A mídia que não precisamos

22:10

Por Priscila Gama


Estamos contemplando um fenômeno preocupante, o crescimento da onda de violência em pequenas e médias cidades. Assaltos, homicídios, furtos, entre outras ações estão se tornando rotina em cidades antes tranqüilas.


Imperatriz há tempos deixou de ser uma cidade pacata. Aliás, dados históricos comprovam uma pré-disposição à violência desde a sua fundação, marcada pelo crime da pistolagem. Dentre os fatores determinantes desse quadro, podemos citar a falta de uma política pública de segurança. Outros mais céticos apostam na falta de política de assistência pública e o aumento de fatores como o desemprego.


Na verdade, o que endossa tal situação é o crescimento vertiginoso de uma onda de incredulidade, de valores, oportunidades, e por que não falar, de educação, mais precisamente a educação que a mídia dá. Até bem pouco tempo atrás, a pobreza era apresentada na mídia como causa do crime. Essa idéia mudou em partes, e hoje ela é um marcador de risco.


É comum a mídia atrelar violência também a territórios, denominando alguns bairros periféricos como “fábrica de violência”. Diante deste fator, é cada vez mais comum encontrar nas TV’s e jornais conteúdo sensacionalista. Alguns programas têm como intuito informar as pessoas sobre fatos que provoquem comoção, como assaltos, mortes, acidentes automobilísticos e estupros. No entanto, pesquisas acadêmicas sobre a veiculação da violência nos meios de comunicação apontam para uma dramaticidade exagerada e para uma manipulação da informação.


Institutos de opinião atestam que esse tipo de programa cresce na preferência popular. São muito assistidos pelas classes baixas, que encontram na tela, signos comuns à dura realidade a que estão sujeitas. A receita de sucesso é tão certa que até mesmo as grandes emissoras nacionais arriscaram programas do tipo. Mas o formato enxuto e novelístico dos mesmos, não agradou ao público, “acostumado” a ver a violência nua e crua, sem cortes.


Os programas de TV que se dedicam exclusivamente à veiculação da violência urbana em Imperatriz têm atingido altos índices de audiência. Bandeira 2 (Difusora) e De olho em você (Band) são os mais assistidos. O sucesso é tão grande que a sociedade acaba recorrendo primeiramente a estes programas quando um crime ou acidente acontece. É comum ouvirmos “Chama o Bandeira 2!”, demonstrando o poder de manipulação dos mesmos. Os apresentadores, com áurea de heróis, acabam ganhando prestígio diante do público, e uma carreira política começa a se esboçar.

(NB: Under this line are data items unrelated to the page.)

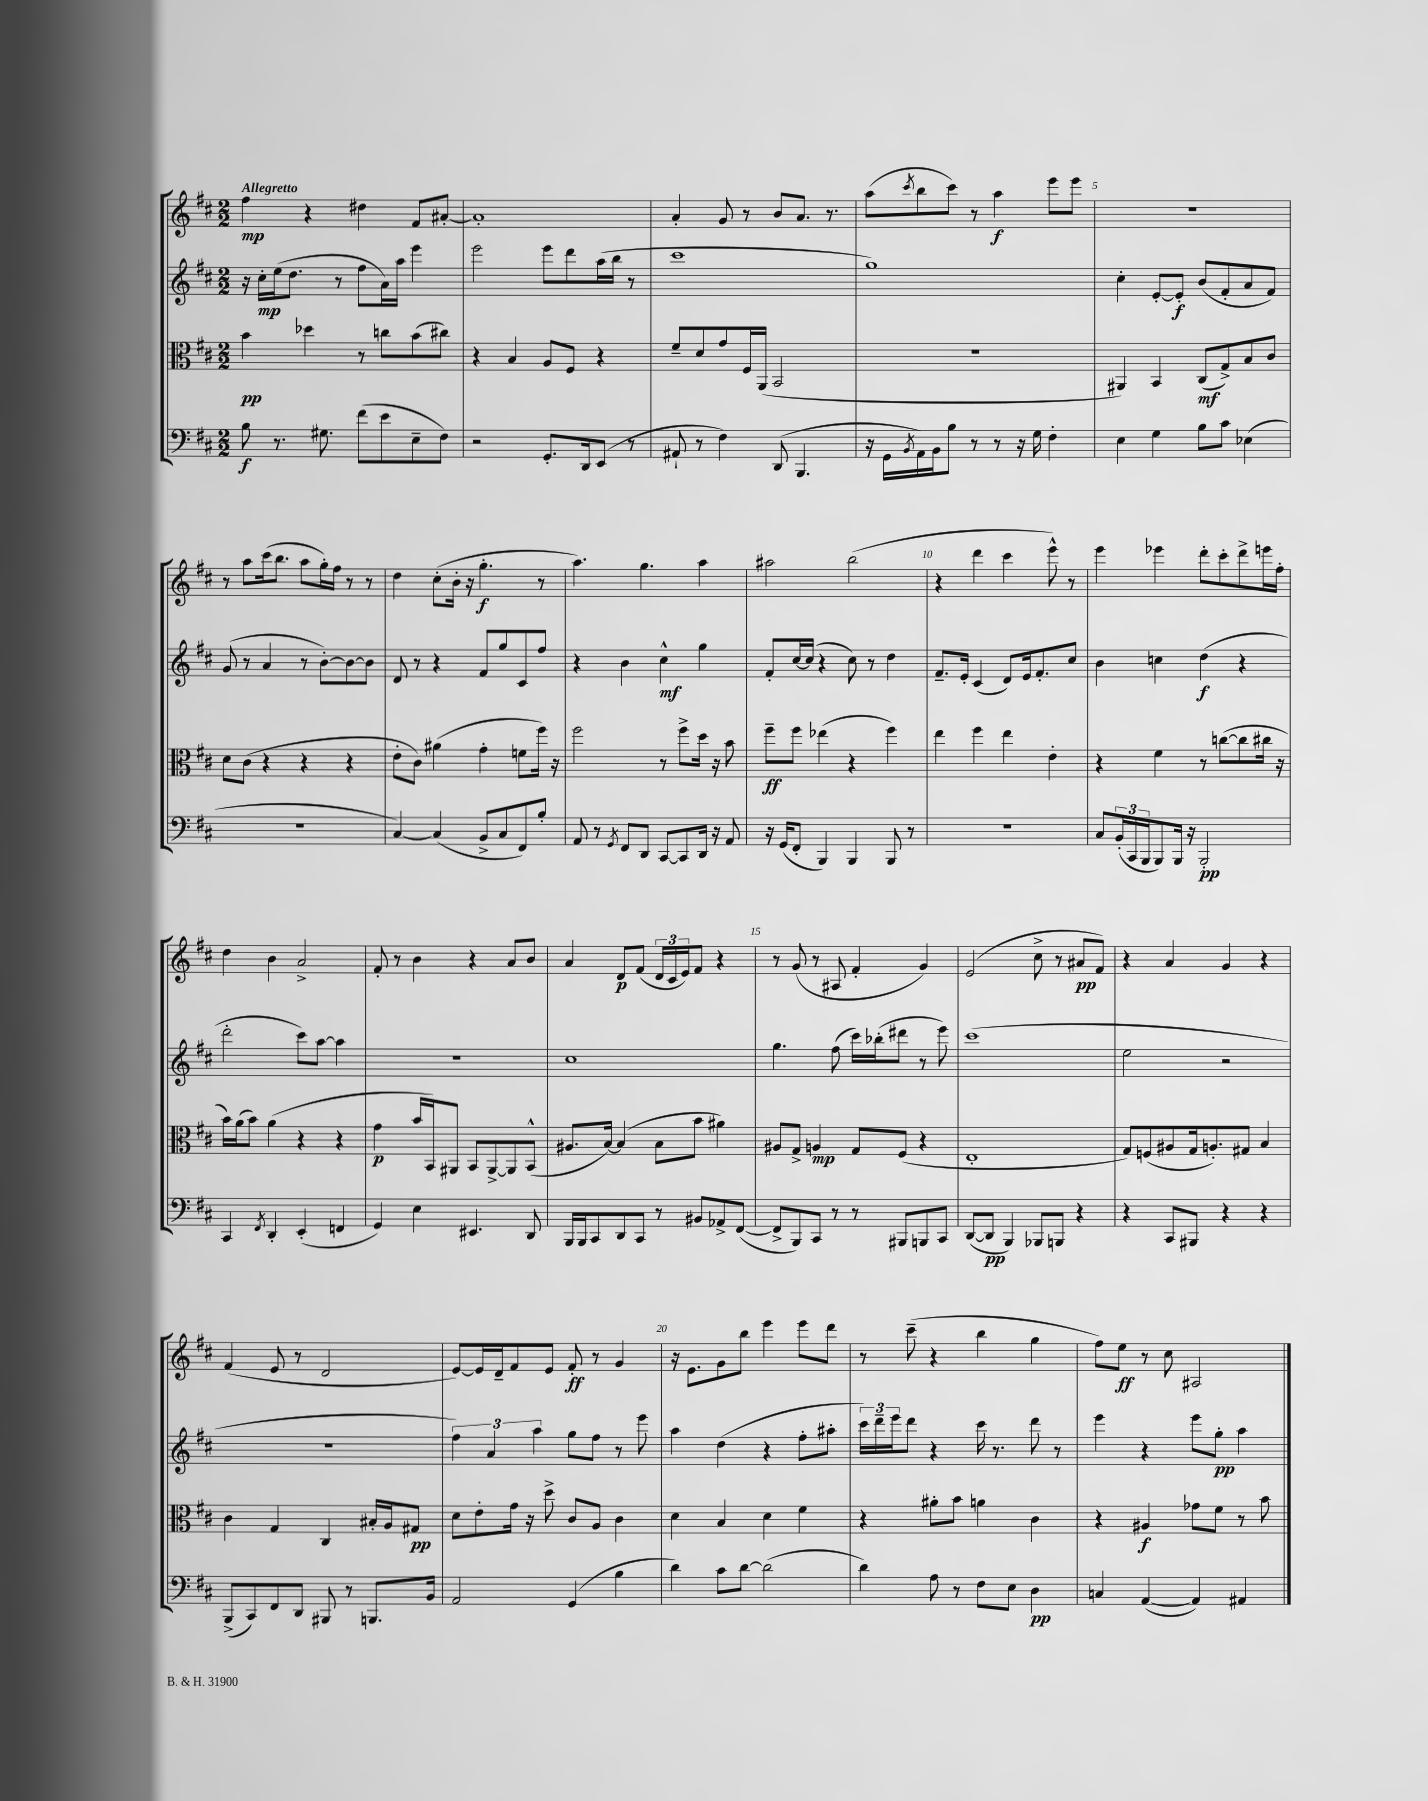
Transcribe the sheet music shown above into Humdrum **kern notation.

**kern	**kern	**kern	**kern
*staff4	*staff3	*staff2	*staff1
*clefF4	*clefC3	*clefG2	*clefG2
*k[f#c#]	*k[f#c#]	*k[f#c#]	*k[f#c#]
*M2/2	*M2/2	*M2/2	*M2/2
8B	4b	16r	4ff#
.	.	16cc#'	.
8.r	.	(16ee	.
.	.	8.dd	.
.	4dd-	.	4r
8.G#	.	.	.
.	.	8r	.
(8f#	8r	8ff#	4dd#
8e	8cc	16a)	.
.	.	16aa	.
8E~	(8b	4eee	8f#
8F#)	8cc#)	.	[8a#'
=	=	=	=
2r	4r	2eee	1a#']
.	4B	.	.
8.GG'	8A	8eee	.
.	8F#	8ddd	.
16DD	.	.	.
(8EE	4r	(16aa	.
.	.	16bb	.
8r	.	8r	.
=	=	=	=
8AA#`	8f#~	1ccc#	4a'
8r	8d	.	.
4F#)	8g	.	8g
.	16F#	.	8r
.	(16AA	.	.
(8DD	2BB	.	8b
4.BBB	.	.	8.a
.	.	.	8.r
=	=	=	=
16r	1r	1gg)	(8aa
16GG	.	.	.
8qBB	.	.	8qccc#
16AA)	.	.	8bb
16BB	.	.	.
8B	.	.	8ccc#)
8r	.	.	8r
8r	.	.	4aa
16r	.	.	.
16G	.	.	.
4F#'	.	.	8eee
.	.	.	8eee
=	=	=	=
4E	4AA#)	4cc#'	1r
4G	4BB	[8e'	.
.	.	8e']	.
8B	(8C#	(8b	.
8c#	8G^)	8f#'	.
(4E-	8B	8a	.
.	8c#	8f#)	.
=	=	=	=
1r	8d	(8g	8r
.	(8c#	8r	8aa
.	4r	4a	(16ccc#
.	.	.	8.bb
.	4r	8r	8aa
.	.	[8b')	16gg')
.	.	.	16ff#
.	4r	8b_	8r
.	.	8b]	8r
=	=	=	=
[4C#)	8e'	8d	4dd
.	8c#)	8r	.
(4C#]	(4a#	4r	(8cc#'
.	.	.	16b'
.	.	.	16r
8BB^	4g'	8f#	4.gg'
8C#	.	8gg	.
8FF#)	8f	8c#	.
8B'	16ff#)	8ff#	8r
.	16r	.	.
=	=	=	=
8AA	2ff#	4r	4.aa)
8r	.	.	.
8qGG	.	.	.
8FF#	.	4b	.
8DD	.	.	4.gg
[8CC#	8r	4cc#^^	.
8CC#]	8ff#^	.	.
16DD	16dd	4gg	4aa
16r	16r	.	.
8AA	8b	.	.
=	=	=	=
16r	8ff#~	8f#'	2aa#
(16GG	.	.	.
8FF#'	8ff#	[16cc#	.
.	.	(16cc#]	.
4BBB)	(4ee-	4r	.
4BBB	4r	8cc#)	(2bb
.	.	8r	.
8BBB	4ff#)	4dd	.
8r	.	.	.
=	=	=	=
1r	4ee	8.f#~	4r
.	.	16e'	.
.	4ff#	(4c#	4ddd
.	4ee	8d)	4ccc#
.	.	16e	.
.	.	8.f#'	.
.	4e'	.	8eee^^)
.	.	8cc#	8r
=	=	=	=
8C#	4r	4b	4eee
(24BB'	.	.	.
24CC#	.	.	.
24BBB	.	.	.
8BBB)	4f#	4cc	4eee-
16BBB	.	.	.
16r	.	.	.
2BBB'	8r	(4dd	8ddd'
.	([8cc	.	8ccc#'
.	8cc]	4r	8ddd^
.	16cc#	.	16eee
.	16r	.	16ff#'
=	=	=	=
4CC#	16b)	2ddd'	4dd
.	(16a	.	.
.	8b)	.	.
8qFF#	.	.	.
4DD'	(4a	.	4b
(4EE'	4r	8ccc#)	2a^
.	.	[8aa	.
4FF	4r	4aa]	.
=	=	=	=
4GG)	4g	1r	8f#'
.	.	.	8r
4E	16b	.	4b
.	16BB)	.	.
.	8AA#	.	.
4.EE#	8BB	.	4r
.	[8AA#^	.	.
.	8AA#]	.	8a
8DD	(8BB^^	.	8b
=	=	=	=
16BBB	8.A#	1cc#	4a
16BBB	.	.	.
8CC#	.	.	.
.	[16B)	.	.
8DD	(4B]	.	8d
8CC#	.	.	(8f#
8r	8B	.	24d
.	.	.	24c#
.	.	.	24e)
8BB#	8b	.	8f#
8AA-^	4a#)	.	4r
([8FF#	.	.	.
=	=	=	=
8FF#^]	8A#	4.gg	8r
8BBB)	8G^	.	(8g
8CC#	4A	.	8r
8r	.	(8ff#	8A#
8r	8G	16ccc#)	4f#'
.	.	(16bb-'	.
8BBB#	(8F#	8ddd#	.
8BBB	4r	8r	4g)
8CC#	.	8eee)	.
=	=	=	=
([8DD	1E'	(1ccc#	(2e
8DD]	.	.	.
4BBB)	.	.	.
8BBB-	.	.	8cc#^
8BBB	.	.	8r
4r	.	.	8a#
.	.	.	8f#)
=	=	=	=
4r	8G)	2ee	4r
.	(8F	.	.
8CC#	8A#	.	4a
8BBB#	16G	.	.
.	8.A')	.	.
4r	.	2r	4g
.	8G#	.	.
4r	4B	.	4r
=	=	=	=
(8BBB^	4c#	1r	(4f#
8CC#)	.	.	.
8FF#	4G	.	8e
8DD	.	.	8r
8BBB#	4C#	.	2d
8r	.	.	.
8.BBB	16B#'	.	.
.	16A	.	.
.	8G#	.	.
16BB	.	.	.
=	=	=	=
2AA	8d	6ff#)	[8e)
.	8e'	.	16e]
.	.	6a	.
.	.	.	16d~
.	16g	.	8f#
.	16r	.	.
.	.	6aa	.
.	8dd^	.	8e
(4GG	8c#	8gg	8f#'
.	8A	8ff#	8r
4B	4c#	8r	4g
.	.	8eee	.
=	=	=	=
4d)	4d	4aa	16r
.	.	.	8.e
8c#	4B	(4dd	8g
[8d	.	.	8bb
(2d]	4d	4r	4eee
.	4f#	8ff#'	8eee
.	.	8aa#'	8ddd
=	=	=	=
4d)	4r	24ccc#)	8r
.	.	24ddd~	.
.	.	24eee	.
.	.	8ddd	(8ccc#~
8A	8a#'	4r	4r
8r	8b	.	.
8F#	4a	16ccc#	4bb
.	.	8.r	.
8E	.	.	.
4D	4c#	8ddd	4gg
.	.	8r	.
=	=	=	=
4C	4r	4eee	8ff#)
.	.	.	8ee
([4AA	4A#	4r	8r
.	.	.	8cc#
4AA])	8g-	8eee	2A#
.	8f#	8gg'	.
4AA#	8r	4aa	.
.	8b	.	.
==	==	==	==
*-	*-	*-	*-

Entretanto, o conteúdo nocivo desses programas afeta a opinião pública e acaba por gerar uma necessidade no cidadão de “ver sangue”. A mídia, como fundamentadora de estereótipos e preconceitos, acaba acirrando o clima de violência entre a sociedade.


“O Bandeira 2 é meu café da manhã”, disse o jovem Jaírton de Sousa, 28. Ele diz que assistir ao programa já faz parte de sua rotina matinal, e que gosta de ver o que está acontecendo na cidade sem “maquiagens”.


A dona de casa Djalmira Araújo, 48, diz que chega a passar mal quando assiste a programas do tipo. “Acho de extremo mau gosto, um desrespeito ao ser humano, uma banalização da vida. O pior é que eu sei que as pessoas dão o maior ibope pra isso, o que eu só tenho a lamentar”. Ela diz que outro dia em sua rua, um vizinho chamou o Bandeira 2 para ajudá-lo a procurar o seu cachorro pitbull que se perdeu. “Veja só o tamanho do absurdo”, comenta com indignação.


É cada vez mais latente a necessidade de mudança na forma de cobrir e divulgar esse cotidiano violento em que vivemos, para que possamos caminhar, aos poucos, como sugeriu o jornalista Fernando Molica, de uma cobertura policial para uma cobertura de segurança pública no Brasil.


Para o advogado criminalista Antonio Dias Feitosa, 59, programas policiais tendem a “esfriar” o cidadão, que acaba se tornando insensível à dor alheia, tornando-se esta, objeto de contemplação e até mesmo de entretenimento. “A exposição à violência na TV tem aumentado os níveis de agressão no telespectador. Eles aprendem a se comportar agressivamente a partir de observação de um modelo que é reforçado pelo seu comportamento agressivo, ou seja, se um programa que representa a delinqüência está consonante com a própria experiência do telespectador, um alto poder interativo poderá ocorrer”, argumenta.


A violência na mídia pode funcionar como compensação de carências em ambientes problemáticos e como fator de emoção onde não há problemas. Segundo o psicanalista Jorge Forbes, “querer ver mais, querer ver além da cena, não significa mostrar mais verdade, isso pode até chegar a ser obsceno, há um exagero claro nisso”.